# Do the expressions of HLA-G and killer cell immunoglobulin-like receptors change in colorectal cancer?

**Authors:** Ezgi DİNÇER, Fatma KAYA DAĞISTANLI, Kıvanç Derya PEKER, Damlanur SAKIZ, Figen ABATAY SEL, Demet KIVANÇ, Hayriye ŞENTÜRK ÇİFTÇİ, Çiğdem KEKİK ÇINAR, Şule KARATAŞ, Fatma SAVRAN OĞUZ

PMC · DOI: 10.55730/1300-0144.6073 · Turkish Journal of Medical Sciences · 2025-08-19

## TL;DR

This study explores how HLA-G and KIR molecules are expressed in colorectal cancer, suggesting they may help predict cancer outcomes and guide future immunotherapy.

## Contribution

The study reveals increased HLA-G and KIR expression in CRC and their variability within tumors, suggesting potential as biomarkers and therapeutic targets.

## Key findings

- HLA-G was positive in 16.7% of CRC patient samples, with no staining in controls.
- KIR positivity was significantly higher in CRC tissues compared to controls.
- KIR expression varied within the same tumor and was associated with patient age.

## Abstract

The immune system functions as a well-coordinated defense mechanism, protecting the host from both external pathogens and internal threats. Cancer cells often display surface antigens that the immune system can recognize as foreign, potentially triggering an immune response. However, many cancer cells evade detection by downregulating or completely losing these surface antigens. The immune system relies on the expression of surface antigens and human leukocyte antigens (HLA) to identify and target tumor cells. One key method by which tumor cells evade natural killer (NK) cells involves alterations in HLA antigens.

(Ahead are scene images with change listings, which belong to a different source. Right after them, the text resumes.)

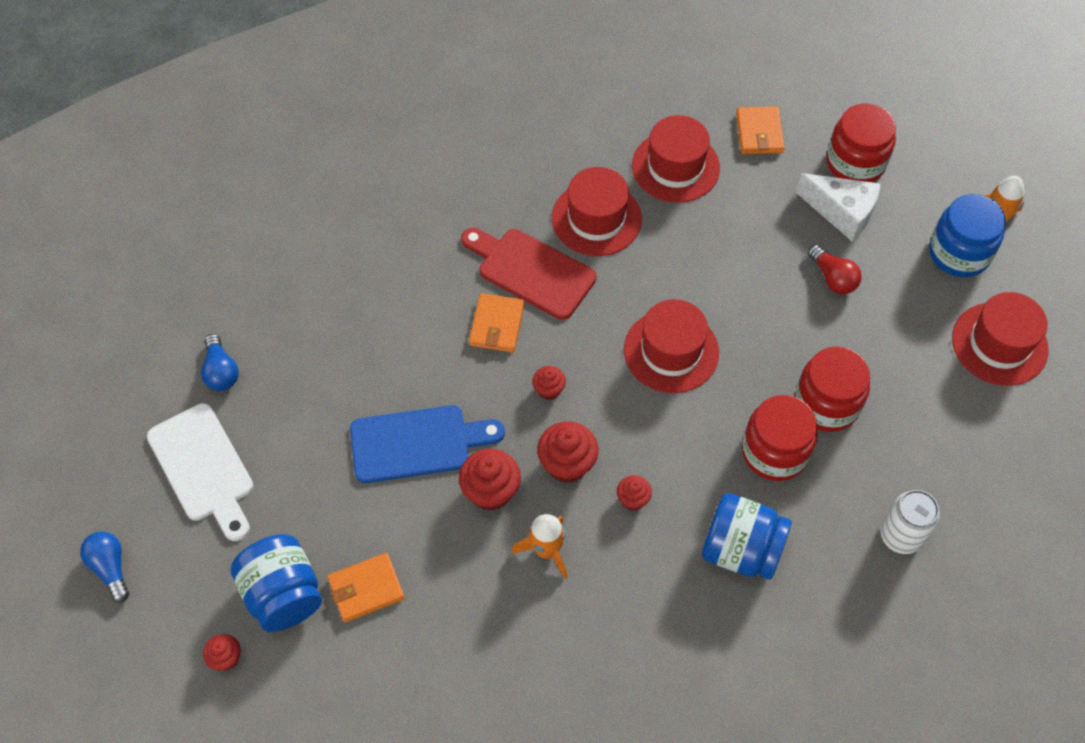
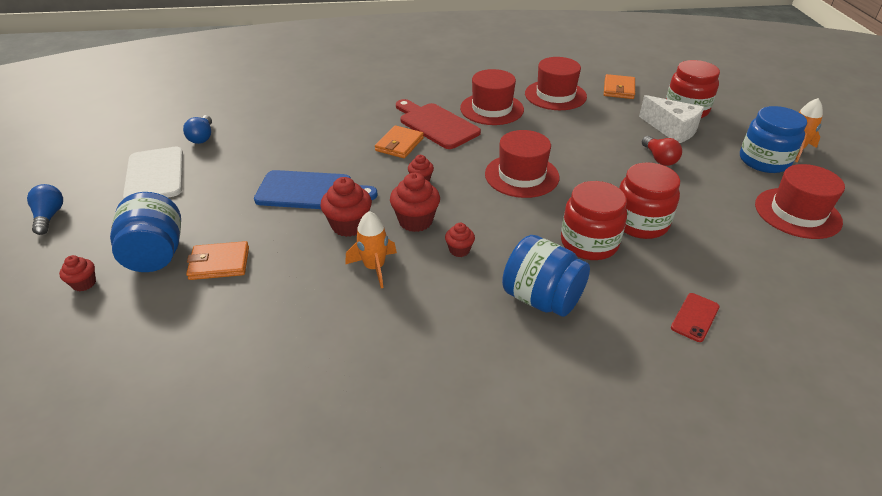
camera: 15 degrees right, 20 degrees down
(901, 535) = (695, 317): white can -> red phone

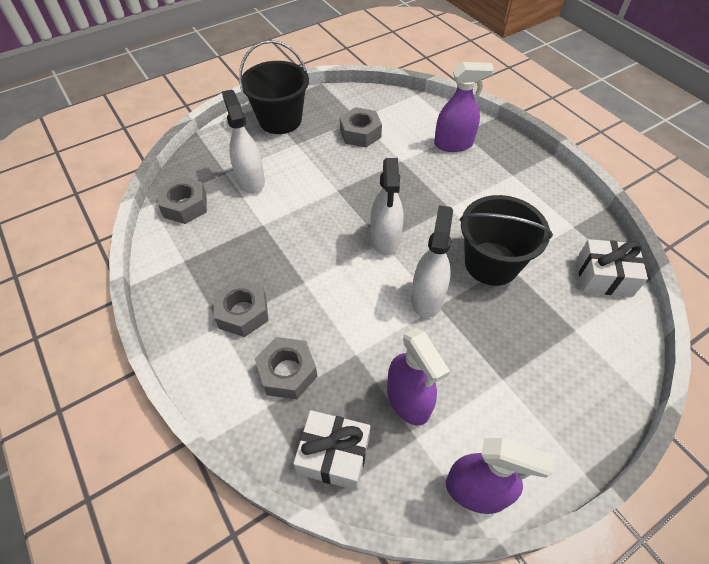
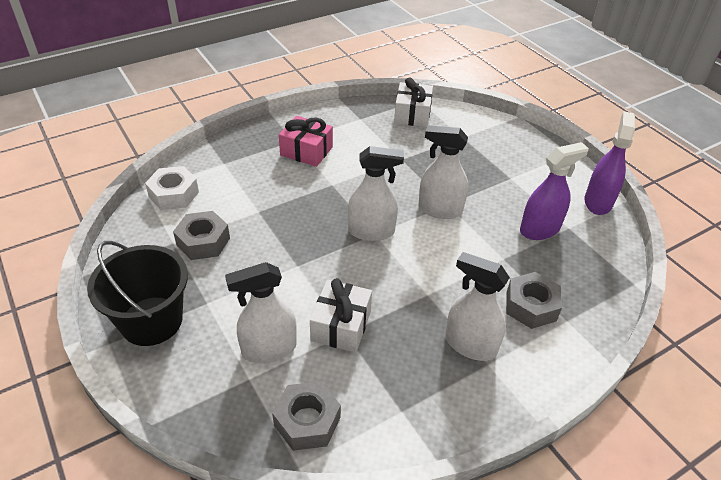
camera: 90 degrees left, 10 degrees down
(243, 312) = (470, 345): grey nut -> white spray bottle
(333, 455) = (597, 275): white gift -> white gift (341, 326)
(414, 110) = (174, 194): none -> white nut
(453, 144) = (241, 171): purple spray bottle -> none
(491, 263) = (400, 168): black bucket -> none
(497, 185) = (306, 151): none -> pink gift

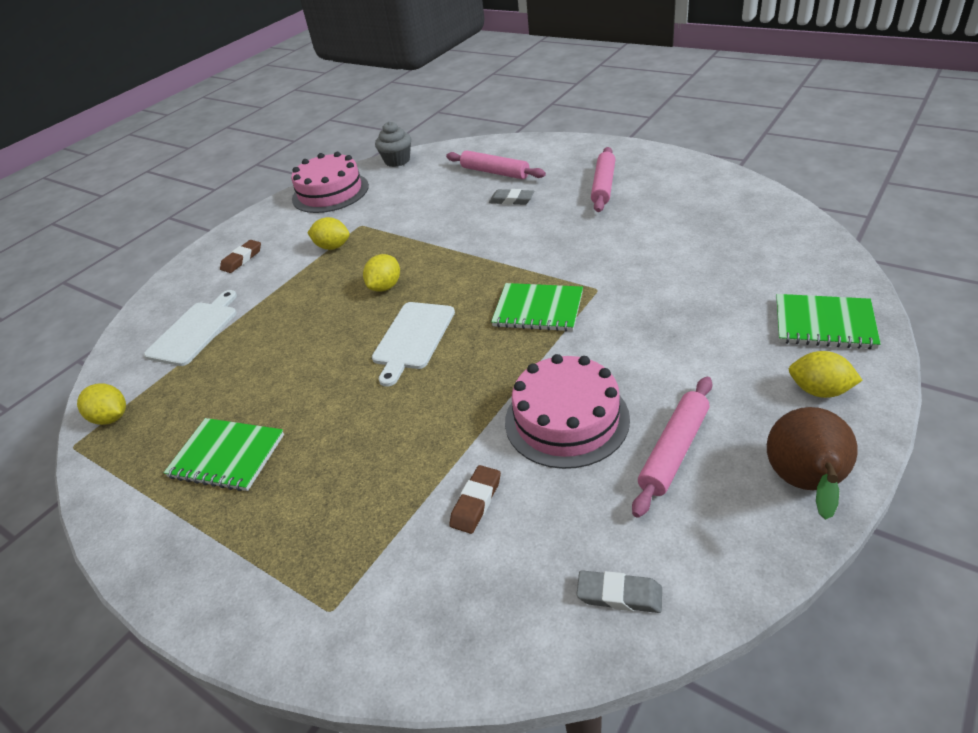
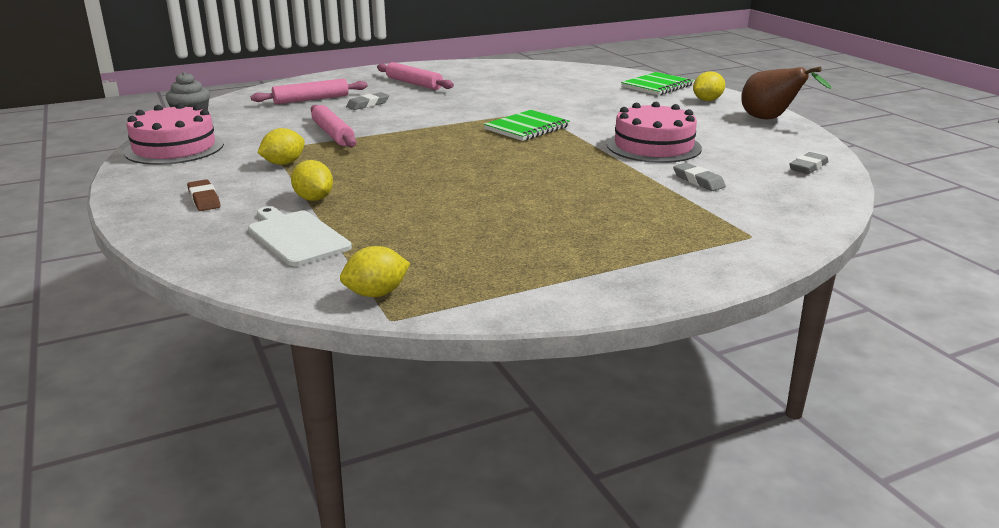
camera: 65 degrees left, 15 degrees down
(227, 456) = (531, 247): green notebook -> none
(385, 287) = (397, 158): yellow lemon -> yellow lemon (314, 199)
(413, 338) = (489, 163): white cutting board -> none
(476, 502) = (698, 181): brown eraser -> grey eraser
(674, 450) = (714, 133): pink rolling pin -> pink rolling pin (333, 134)

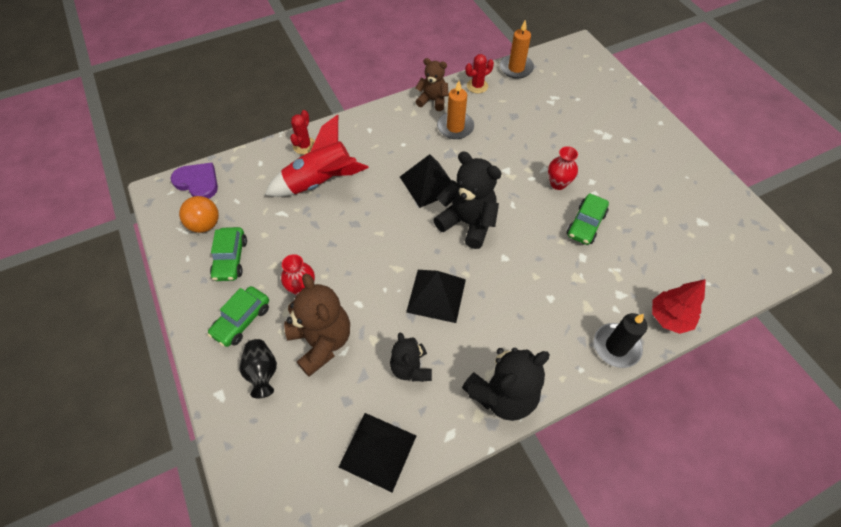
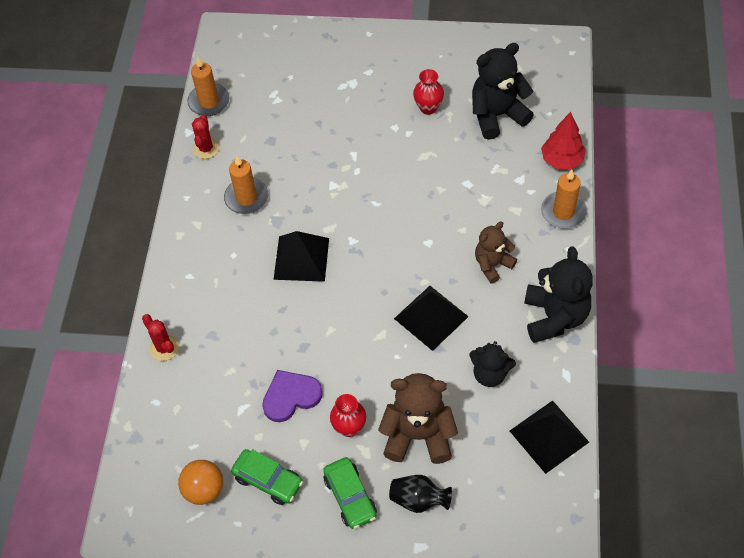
camera: 55 degrees left, 0 degrees up
(197, 182) = (136, 476): purple heart -> purple heart (291, 396)
(320, 182) = (227, 354): red rocket -> none
(432, 100) = (194, 198): brown teddy bear -> brown teddy bear (492, 264)
(467, 223) = (370, 250): black teddy bear -> black teddy bear (497, 115)
(558, 183) = (378, 154): red vase -> red vase (428, 108)
(585, 224) = (436, 161): green car -> none
(616, 346) = (563, 212): black candle -> orange candle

Colorectal cancer (CRC) is known to cause various changes in the immune system, including the increased expression of HLA antigens on cell surfaces, reduced functionality of NK cells, and mechanisms for immune evasion.

The aim of this study was to investigate the possible roles of innate immunity and associated HLA-G molecules in the development of CRC by examining tumor tissue samples.

We evaluated soluble HLA-G (sHLA-G) levels via ELISA, investigated HLA-G expression loss in tumor samples through immunohistochemistry (IHC), and assessed killer cell immunoglobulin-like receptor (KIR) expression on NK cells in tumor tissues.

No significant correlation was found between HLA-G and sHLA-G levels (p = 0.641). Among patient samples, 16.7% (6 of 36) were positive for HLA-G, with varying intensities, while no staining was observed in control samples. Compared to control samples, IHC staining revealed a significantly higher rate of KIR positivity in CRC tissue samples. One notable finding of our study was the variability in KIR staining intensity within the same tumor. We observed differences in KIR expression not only between tumors, but also within distinct areas of the same tumor. Additionally, a significant relationship was found between KIR expression and age.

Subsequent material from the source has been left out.